Work to complete
Copy the entries below word for word, leaving out the pictures.
------------------------------------------------------------
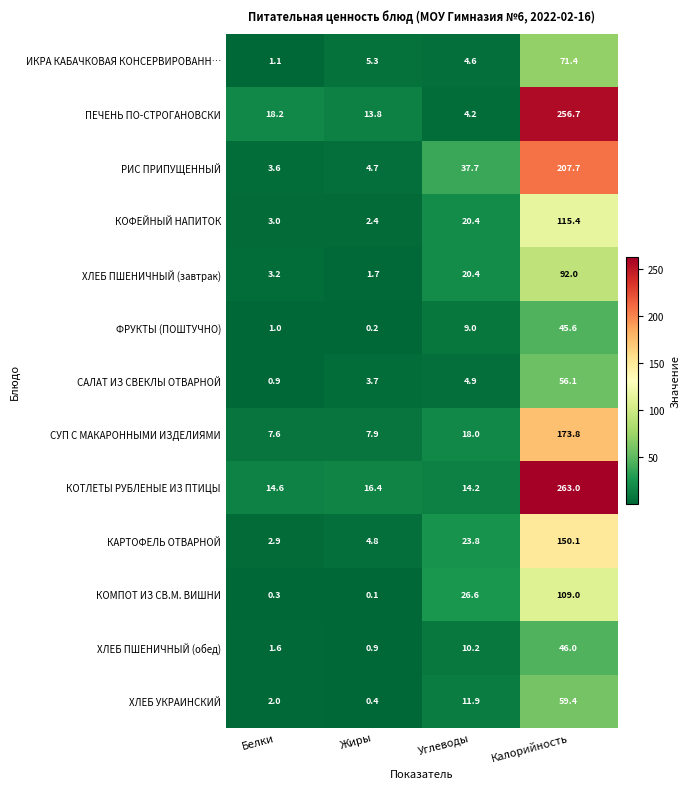

At which category does the chart reach its peak across all series?

Калорийность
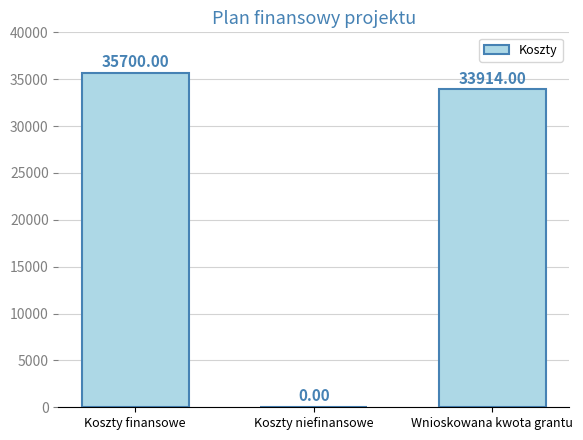

Which label corresponds to the largest value in the chart?

Koszty finansowe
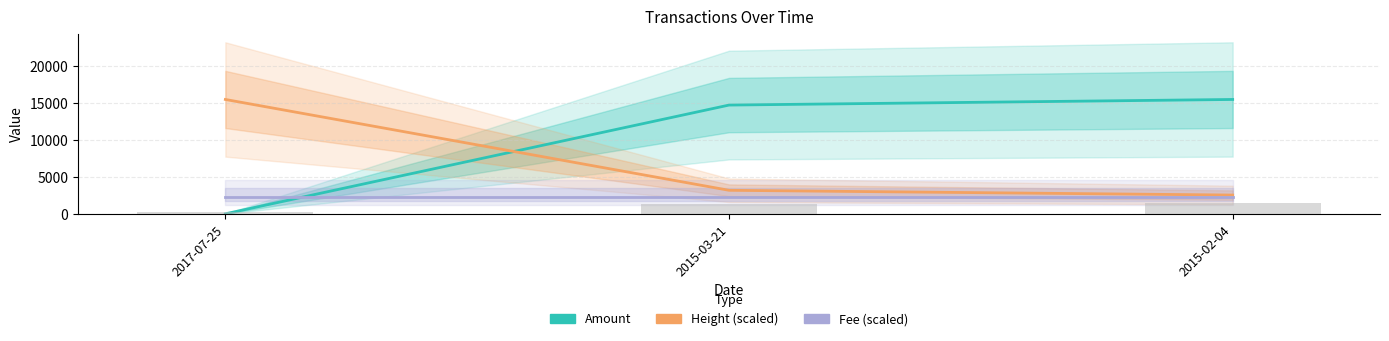

How many data points in Height (scaled) are less than 3183?

1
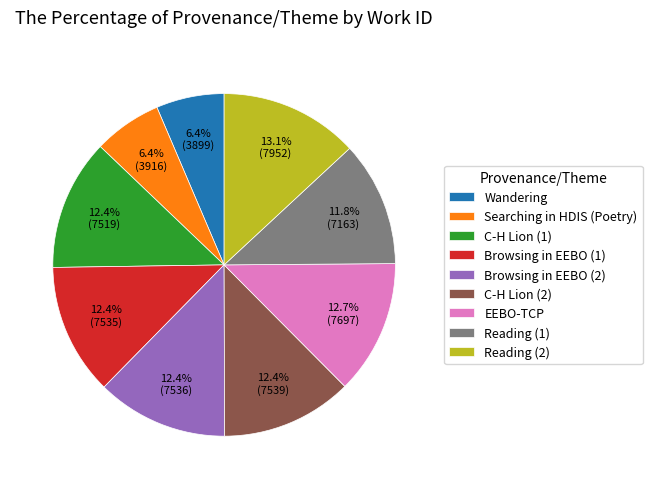

How much of the chart is everything except Searching in HDIS (Poetry)?

93.6%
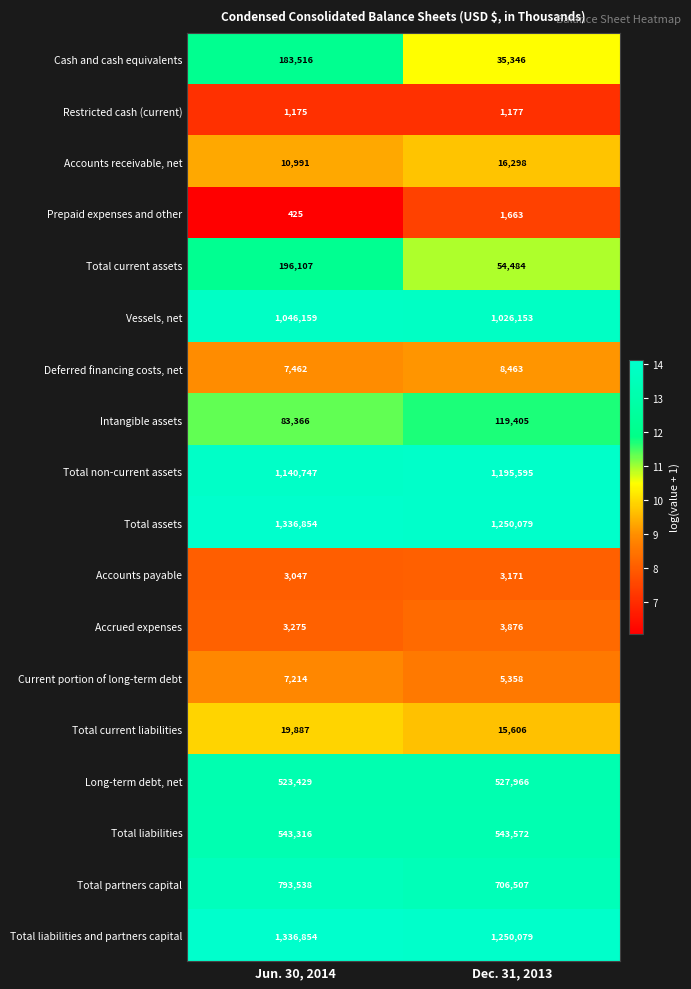

List the labels in order of Long-term debt, net value, smallest first.

Jun. 30, 2014, Dec. 31, 2013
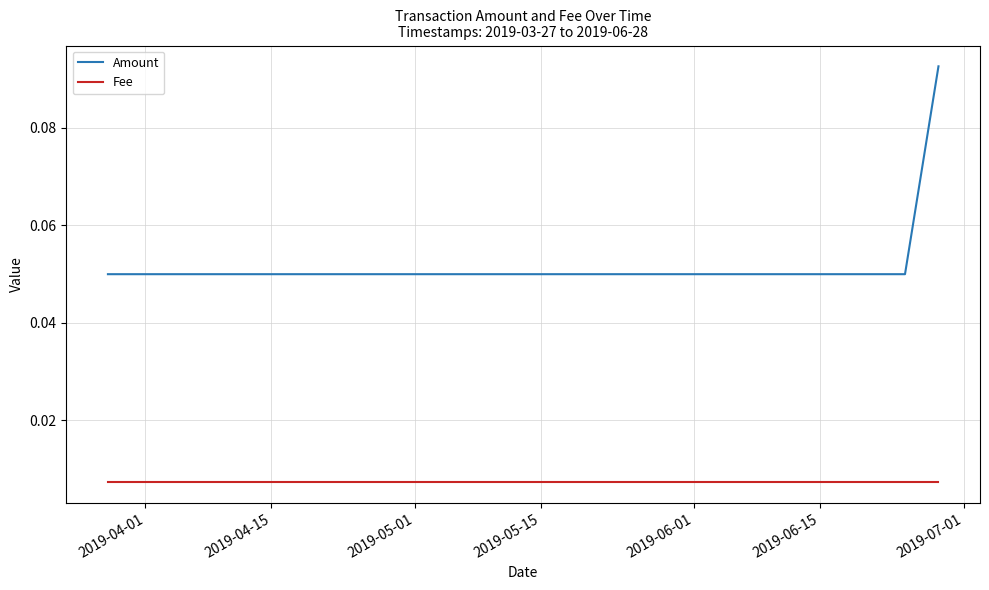

At how many categories does at least one series exceed 0?

3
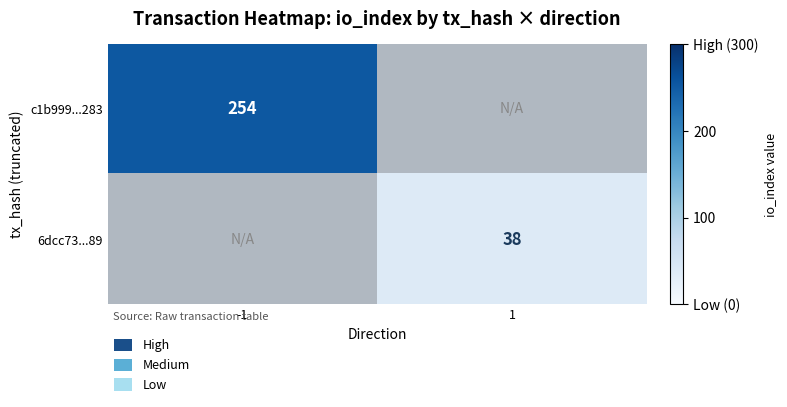

Is it true that 6dcc73...89 equals 18 at 1?

False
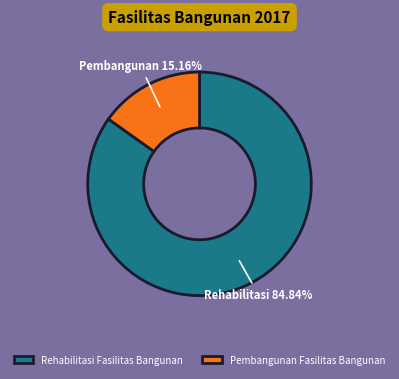

What is the largest slice in the pie chart?

Rehabilitasi Fasilitas Bangunan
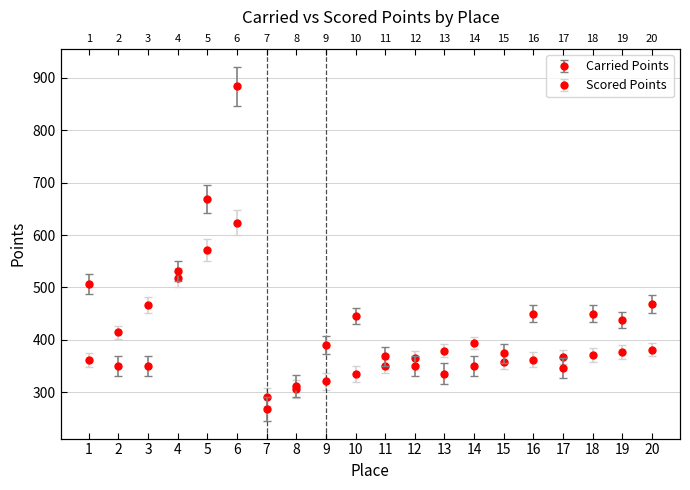

True or false: Scored Points has a value of 116.4 at 18.

False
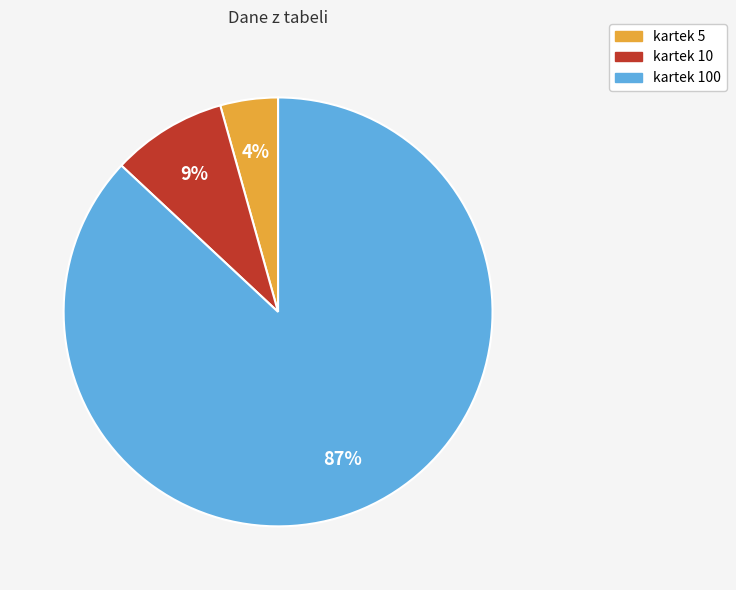

Is the sum of kartek 100 and kartek 10 greater than half?

Yes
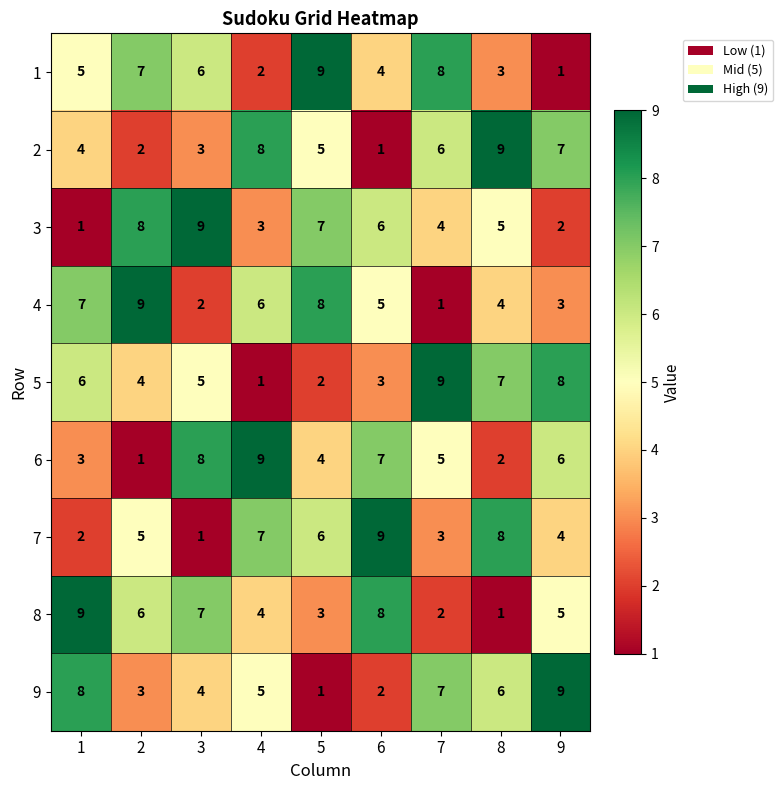

How many categories are shown in the chart?

9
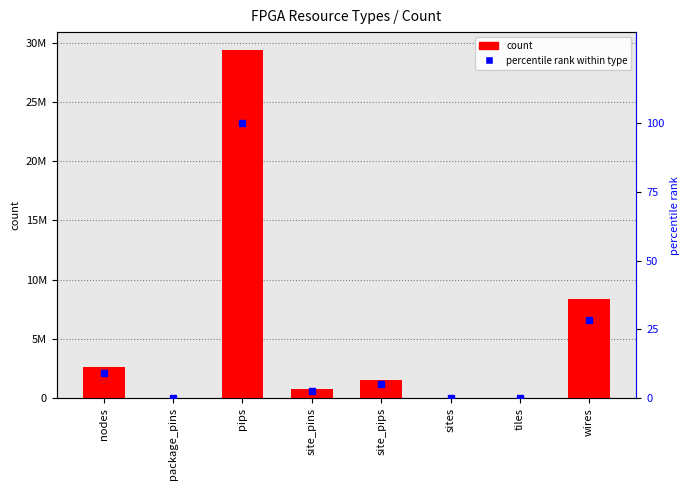

Which category has the highest value in the percentile within type series?

pips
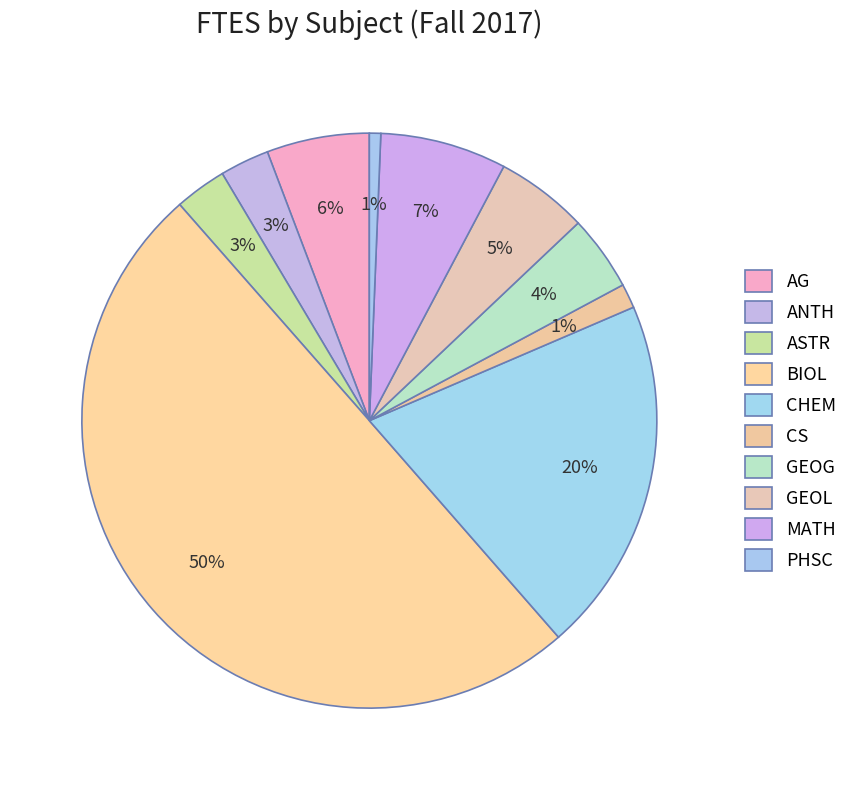

Is there any slice that represents more than half of the pie?

No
------------------------------------------------------------
Written response
At which category does the chart reach its peak across all series?

Калорийность

Which label corresponds to the largest value in the chart?

Koszty finansowe

How many data points in Height (scaled) are less than 3183?

1

How much of the chart is everything except Searching in HDIS (Poetry)?

93.6%

List the labels in order of Long-term debt, net value, smallest first.

Jun. 30, 2014, Dec. 31, 2013

At how many categories does at least one series exceed 0?

3

Is it true that 6dcc73...89 equals 18 at 1?

False

What is the largest slice in the pie chart?

Rehabilitasi Fasilitas Bangunan

True or false: Scored Points has a value of 116.4 at 18.

False

Is the sum of kartek 100 and kartek 10 greater than half?

Yes

How many categories are shown in the chart?

9

Which category has the highest value in the percentile within type series?

pips

Is there any slice that represents more than half of the pie?

No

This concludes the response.